Job Title: Site Reliability Engineer
Duration: Direct hire
Location: Hybrid Role - must be able to commit to 3 days/week in our Bloomington office
What you’ll be doing:
- Collaborate with development and operations teams to design, implement, and maintain observability frameworks that provide deep insights into system performance, particularly for data and ML pipelines.
- Lead the establishment of Service Level Objectives (SLOs) and Service Level Indicators (SLIs), ensuring they align with business goals and drive continuous performance improvements.
- Partner with stakeholders to understand system performance requirements and translate them into actionable performance engineering strategies.

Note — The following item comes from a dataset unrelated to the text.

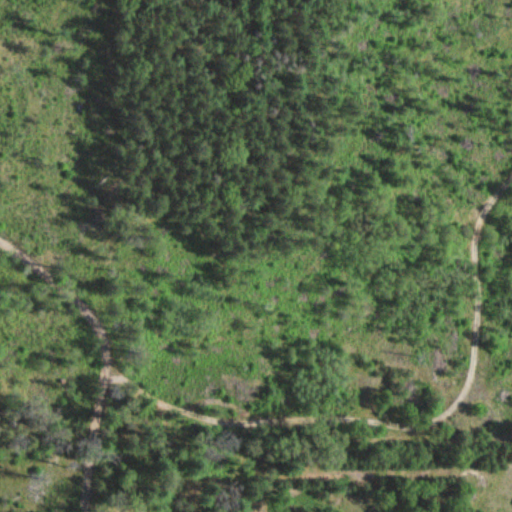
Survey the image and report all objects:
road: (95, 360)
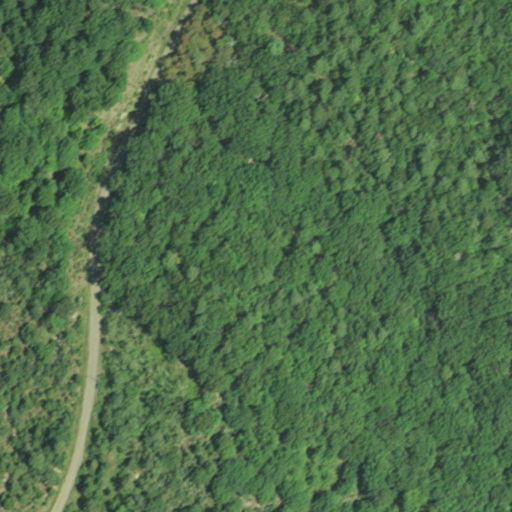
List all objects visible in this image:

- Proactively identify performance bottlenecks and collaborate with teams to implement solutions that enhance system scalability and reliability.
- Design and execute performance regression test suites, focusing on data-intensive and ML workloads, to ensure continuous performance optimization.
- Own the reliability and performance metrics of our systems, driving a culture of performance excellence and proactive issue resolution.
- Collaborate with subject matter experts to gain a deep understanding of domain-specific performance challenges, particularly in data and ML pipelines.
- Utilize tools like Datadog, Jira, and GitHub to monitor system performance, manage projects, and track issues, with a strong emphasis on performance-related metrics.
- Define and monitor success metrics, ensuring our systems consistently meet or exceed performance and reliability targets.
- Actively contribute to the continuous improvement of performance engineering practices across the team, fostering a culture of excellence in observability and system performance.
- Perform other duties as assigned.
What you’ll bring to us:
- Bachelor’s degree in computer science, Engineering, or a related field.
- Five years of experience in a site-reliability-focused role responsible for establishing reliability standards in a cloud-native environment
- Strong expertise in establishing SLOs/SLIs and building observability frameworks for complex systems.
- Proficiency with cloud services, particularly AWS, and experience in designing scalable and reliable architectures.
- Hands-on experience with performance monitoring and observability tools like Datadog.
- Proficiency in version control systems like Git/GitHub and infrastructure as code tools like Terraform.